O jovem rico do Evangelho foi convidado
a seguir Jesus e recusou. Tinha o coração amarado, apesar do seu desejo ser
maior. Escolheu o bem mais imediato, mas fechado em si mesmo; o futuro mais
próximo, mas sem projecção na vida eterna, que ele tanto queria alcançar.
“Se temos tudo, se nunca nos falta nada…
dificilmente estamos com disposição de acolher o Reino. Mas, se temos desejos
insatisfeitos, se choramos ou nos desprezam, estamos predispostos a receber com
gozo os bens que o Reino nos traz, porque os pobres são os preferidos de Deus”.

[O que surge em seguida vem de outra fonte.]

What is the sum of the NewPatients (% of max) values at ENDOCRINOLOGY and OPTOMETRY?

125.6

(Homilética, 2019/1, p. 63).
O Papa Francisco, na exortação
apostólica “Alegrai-vos e Exultai” apresenta um excelente guia para os cristãos
impregnarem o seu dia-a-dia com a seiva das bem-aventuranças. Em estilo claro,
simples e atraente, faz-nos ver a beleza da vida quotidiana impulsionada pelo
seu espírito, a maravilha de ser santo.
A Igreja manifesta uma especial
necessidade da sabedoria das bem-aventuranças. Os tempos são conturbados. O
processo de purificação está em curso e, nestes dias, pode dar novos passos. O
Papa pede insistentemente que nos associemos às suas intenções. O processo de
desconstrução da organização institucional vai avançando e tenta desacreditar a
mensagem cristã em si mesma e não apenas na sua formulação tradicional, bem
como na vida de alguns dos seus agentes pastorais.
A atitude evangélica coincide com o
discurso da planície de que fala São Lucas. Também das adversidades, o espírito
cristão sabe tirar partido. E o sangue dos mártires pode tornar-se semente de cristãos,
e testemunhar que outro mundo é possível e, por isso, necessário. A semente
germina no silêncio da terra adubada.
Por tudo isto, a renovação eclesial
precisa de um novo impulso. As vozes dos tempos, quais ecos dos apelos do
Espírito, fazem-se ouvir e reclamam-no. A Igreja das bem-aventuranças, que é a
nossa, está chamada ao heroísmo. Alegremo-nos e exultemos por causa de Jesus!